2. Moreover, the question whether the Koran contains “Jew-hatred” isn’t even a factual question as such. (Contrast this with, for instance, the question whether a particular translation of the Koran contains a particular piece of text, which likely would be a factual question.) The question is a matter of how language from the Koran should be evaluated and understood, and whether the language can fairly be labeled “hatred” or is merely “othering” or whatever else. That, I think, isn’t a matter of fact, but of opinion.
The question whether al-Husseini was “the leader of the Muslim world” might also qualify as an opinion rather than a factual assertion. (Again, contrast this with, say, the question whether al-Husseini cooperated in specific ways with the Nazis, which likely would be a factual question.) I’m not as certain about that: It may be that al-Husseini had next to no influence with the bulk of the world’s Muslim population, for instance if he was influential only with some Arab Muslims, and if even in the 1930s most Muslims were non-Arabs in British India, Indonesia, West Africa, and the like; and perhaps this lack of broad influence is so clear that labeling him “the leader of the Muslim world” could be treated as false, to the point that the government could choose to exclude such a statement from its buses. But my tentative sense is that this is nonetheless better labeled a matter of interpretation and opinion — and, in any event, for reasons given in item 1 above, SEPTA should still lose even as to this statement, even if this statement is treated as factually false.

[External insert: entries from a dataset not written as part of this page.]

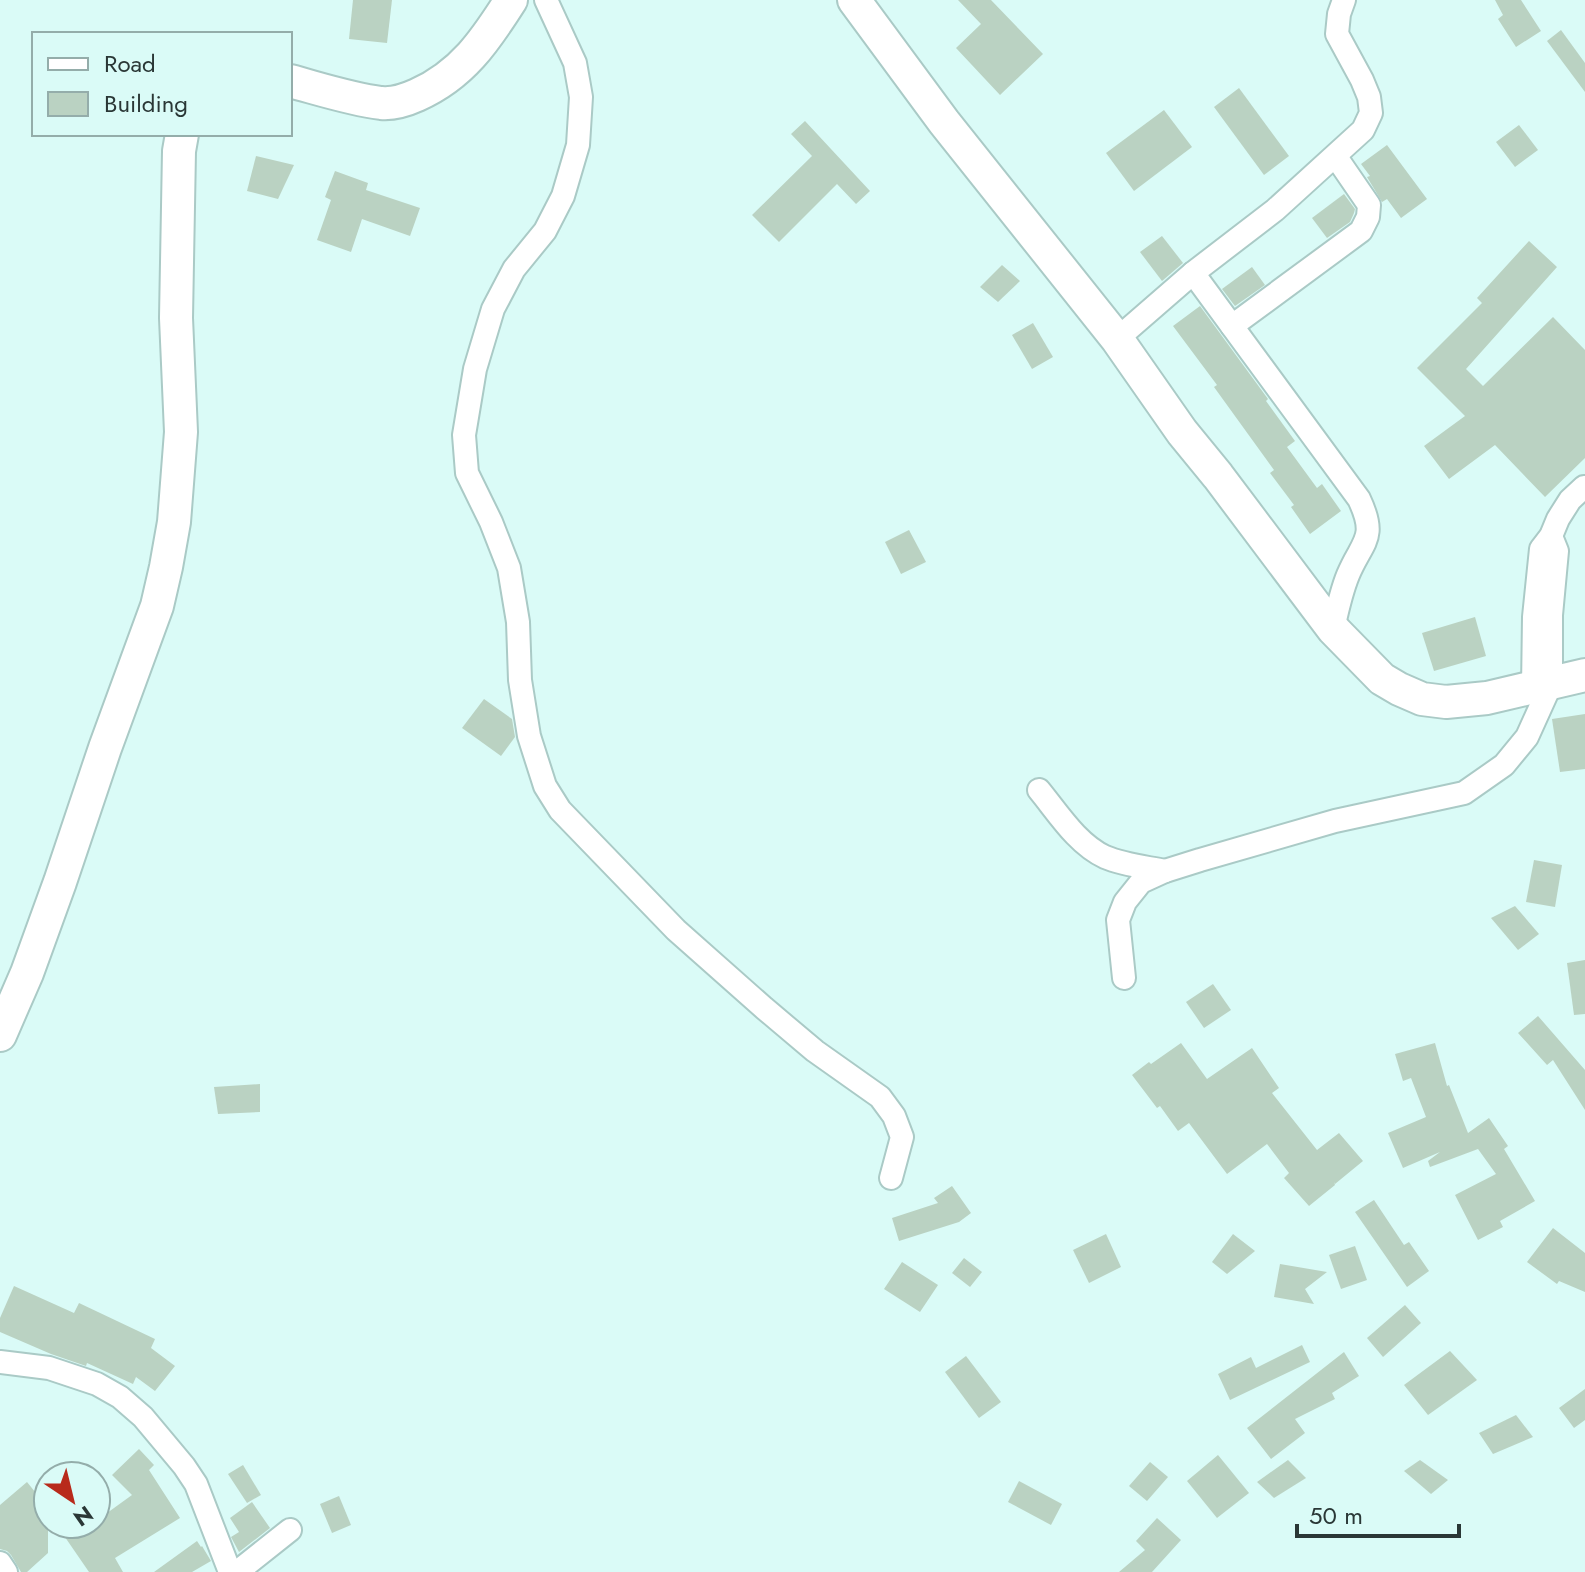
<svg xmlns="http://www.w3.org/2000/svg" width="1585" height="1572" font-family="Jost,sans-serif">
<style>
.building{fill:#bad2c2}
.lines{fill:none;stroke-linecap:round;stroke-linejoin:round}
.street-casing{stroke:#aacac6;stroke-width:26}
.secondary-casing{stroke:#aacac6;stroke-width:36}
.street{stroke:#fff;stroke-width:22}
.secondary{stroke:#fff;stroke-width:32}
</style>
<rect width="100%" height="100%" fill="#dafbf7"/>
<!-- building -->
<g class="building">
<path d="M353 0H392L387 43 349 39Z"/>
<path d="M958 0H991L1043 54 1000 95 956 48 981 24Z"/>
<path d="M1495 0H1521L1541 31 1516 47 1498 19 1503 15Z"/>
<path d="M1561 30 1585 63V92L1547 41Z"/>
<path d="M1239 88 1289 156 1264 175 1214 107Z"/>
<path d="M1164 110 1192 147 1134 191 1106 153Z"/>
<path d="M805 121 870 191 856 204 837 184 779 242 752 215 812 156 791 134Z"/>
<path d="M1519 125 1538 150 1515 167 1496 142Z"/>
<path d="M1387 145 1427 199 1401 218 1387 199 1382 202 1367 177 1370 176 1361 164Z"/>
<path d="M256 156 294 165 278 199 247 191Z"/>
<path d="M335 171 368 183 366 190 420 208 410 236 362 219 351 252 317 240 331 200 325 197Z"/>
<path d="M1344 194 1355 209 1354 213 1350 222 1327 238 1312 218Z"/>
<path d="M1162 236 1183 263 1162 281 1140 252Z"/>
<path d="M1529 241 1557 267 1466 369 1483 386 1553 317 1585 350V458L1545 497 1495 445 1449 479 1424 446 1465 416 1417 368 1482 303 1477 298Z"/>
<path d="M1002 265 1020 281 998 302 980 287Z"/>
<path d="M1252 267 1265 285 1235 306 1222 289Z"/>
<path d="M1200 306 1268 399 1266 401 1295 441 1287 447 1317 488 1322 484 1341 511 1310 534 1291 507 1294 505 1270 473 1274 470 1214 387 1217 385 1173 326Z"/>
<path d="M1033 323 1053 357 1032 369 1012 335Z"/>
<path d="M909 530 926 562 901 574 885 542Z"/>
<path d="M1475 617 1486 656 1434 671 1422 633Z"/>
<path d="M484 699 512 719 515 737 501 756 462 728Z"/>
<path d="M1585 714V769L1560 772 1552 719Z"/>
<path d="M1534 860 1562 865 1555 907 1526 902Z"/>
<path d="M1515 906 1539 934 1518 950 1491 918Z"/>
<path d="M1585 960V1014L1574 1015 1567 963Z"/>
<path d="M1213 984 1231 1010 1204 1028 1186 1002Z"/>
<path d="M1538 1016 1585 1070V1110L1553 1060 1547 1065 1518 1033Z"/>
<path d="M1181 1043 1207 1079 1252 1048 1279 1088 1272 1093 1317 1150 1339 1133 1363 1161 1335 1184 1334 1182 1335 1185 1309 1206 1284 1178 1289 1173 1267 1144 1227 1174 1189 1123 1178 1131 1160 1106 1157 1108 1132 1075 1149 1062 1151 1064Z"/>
<path d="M1435 1043 1447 1086 1449 1085 1468 1133 1489 1118 1508 1146 1504 1149 1535 1201 1500 1221 1503 1227 1478 1240 1455 1195 1496 1174 1478 1149 1430 1167 1428 1161 1440 1152 1403 1168 1388 1133 1426 1117 1411 1078 1403 1081 1395 1054Z"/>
<path d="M260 1084V1112L218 1114 214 1087Z"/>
<path d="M952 1186 971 1213 959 1222 899 1241 892 1218 938 1203 934 1198Z"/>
<path d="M1374 1200 1404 1245 1409 1242 1429 1271 1407 1287 1355 1212Z"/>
<path d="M1553 1228 1585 1253V1292L1559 1281 1557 1284 1527 1262Z"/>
<path d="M1106 1234 1121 1267 1089 1283 1073 1250Z"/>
<path d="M1233 1234 1255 1251 1227 1274 1212 1262Z"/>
<path d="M1355 1246 1367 1280 1341 1289 1329 1255Z"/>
<path d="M964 1258 982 1272 970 1287 952 1273Z"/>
<path d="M902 1262 938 1285 920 1312 884 1289Z"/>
<path d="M1280 1264 1327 1272 1305 1289 1314 1304 1274 1297Z"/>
<path d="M14 1286 74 1313 79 1303 155 1339 151 1348 175 1366 155 1391 136 1377 133 1384 87 1363 86 1366 51 1354 0 1332V1318Z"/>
<path d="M1405 1305 1421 1323 1383 1357 1367 1338Z"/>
<path d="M1302 1345 1310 1362 1230 1400 1218 1374 1251 1357 1256 1368Z"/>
<path d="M1450 1351 1477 1380 1428 1415 1404 1385Z"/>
<path d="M1344 1352 1359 1376 1332 1393 1335 1399 1295 1419 1305 1433 1271 1459 1247 1428Z"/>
<path d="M966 1356 1001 1402 979 1418 945 1372Z"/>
<path d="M1585 1389V1420L1574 1428 1559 1408Z"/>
<path d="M1516 1415 1533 1437 1493 1454 1479 1433Z"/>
<path d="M139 1449 154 1465 149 1470 180 1518 115 1558 123 1572H89L56 1524H87L89 1526 96 1524V1521L132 1495 112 1475Z"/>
<path d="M1218 1455 1249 1493 1217 1518 1187 1481Z"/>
<path d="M1288 1460 1306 1478 1274 1498 1257 1482Z"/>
<path d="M1420 1460 1448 1480 1431 1494 1404 1471Z"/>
<path d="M1150 1462 1168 1477 1147 1501 1129 1486Z"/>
<path d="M243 1465 261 1495 247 1503 228 1474Z"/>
<path d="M1019 1481 1062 1504 1051 1525 1008 1502Z"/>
<path d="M27 1482 48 1508V1553L27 1572H21L11 1555 7 1551 0 1549V1505Z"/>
<path d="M339 1496 351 1525 332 1533 320 1504Z"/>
<path d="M252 1502 270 1528 239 1552 231 1537 239 1532 230 1518Z"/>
<path d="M1157 1518 1181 1540 1152 1572H1119L1145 1550 1136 1541Z"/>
<path d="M197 1541 201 1547 202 1546 211 1561 192 1572H154Z"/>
</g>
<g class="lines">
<!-- street casing -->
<g class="street-casing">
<g id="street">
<path d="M546 0 575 63 581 97 578 145 563 196 545 231 514 269 493 309 475 369 464 435 467 473 491 522 509 568 518 622 520 680 529 736 545 786 560 810 676 930 764 1008 815 1051 880 1097 894 1116 902 1137 891 1178"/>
<path d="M1193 273 1359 499C1378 539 1362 541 1348 575 1341 592 1337 611 1333 629"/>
<path d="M1232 326 1361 231 1368 217 1369 205 1336 157"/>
<path d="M1117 339 1193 273 1275 210 1363 130 1371 113 1369 97 1362 80 1337 34 1339 14 1344 0"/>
<path d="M1541 696 1533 688 1534 617 1541 549 1551 536 1558 519 1570 500 1584 487"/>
<path d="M1039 790C1058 813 1077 844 1105 857 1124 865 1145 867 1165 871"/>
<path d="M1124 978 1118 920 1125 902 1141 882 1165 871 1200 860 1335 821 1464 793 1504 765 1527 737 1551 684V615L1557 551 1551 536"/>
<path d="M0 1362 49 1368 97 1384 120 1397 143 1417 184 1466 196 1484 230 1572"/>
<path d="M0 1563 6 1572"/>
<path d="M237 1572 290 1530"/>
</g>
</g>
<!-- secondary casing -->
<g class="secondary-casing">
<g id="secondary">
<path d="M854 0 944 122 1117 339 1182 432 1218 476 1333 629 1382 679 1399 689 1422 699 1446 702 1487 698 1585 675"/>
<path d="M290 81C320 89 350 99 381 103 392 104 406 100 417 95 462 75 485 41 511 0"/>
<path d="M0 1035 27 973 60 882 105 748 157 606 166 567 174 522 181 432 176 318 179 151 182 134"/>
</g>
</g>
<!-- street -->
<use href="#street" class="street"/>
<!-- secondary -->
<use href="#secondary" class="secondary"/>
</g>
<!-- legend -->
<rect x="32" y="32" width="260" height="104" fill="#dafbf7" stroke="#94adaa" stroke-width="2"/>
<rect x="48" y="58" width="40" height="12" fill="#ffffff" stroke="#94adaa" stroke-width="2"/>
<text x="104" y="72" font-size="24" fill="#2a3736">Road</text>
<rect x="48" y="92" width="40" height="24" fill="#bad2c2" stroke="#94adaa" stroke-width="2"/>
<text x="104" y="112" font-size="24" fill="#2a3736">Building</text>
<!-- north arrow -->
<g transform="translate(72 1500) rotate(145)"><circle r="38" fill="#dafbf7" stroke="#94adaa" stroke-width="2"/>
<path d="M0-6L14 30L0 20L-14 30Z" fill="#b82a1b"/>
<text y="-12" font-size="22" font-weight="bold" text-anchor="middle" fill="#2a3736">N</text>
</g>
<!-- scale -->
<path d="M1297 1524v12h162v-12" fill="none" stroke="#2a3736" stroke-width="4"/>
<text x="1309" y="1524" font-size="24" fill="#2a3736" stroke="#dafbf7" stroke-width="6" paint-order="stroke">50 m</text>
</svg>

Finally, one could certainly argue that the government should be able to pick and choose what ads it allows, even in viewpoint-based ways — whether to avoid alienating some customers or to avoid conveying ideas that government officials think are evil or factually unsupported. But that’s just not the legal rule that the Court has adopted; when the government opens up space for a wide range of speakers, the Court has repeatedly held that the government needs to act viewpoint-neutrally.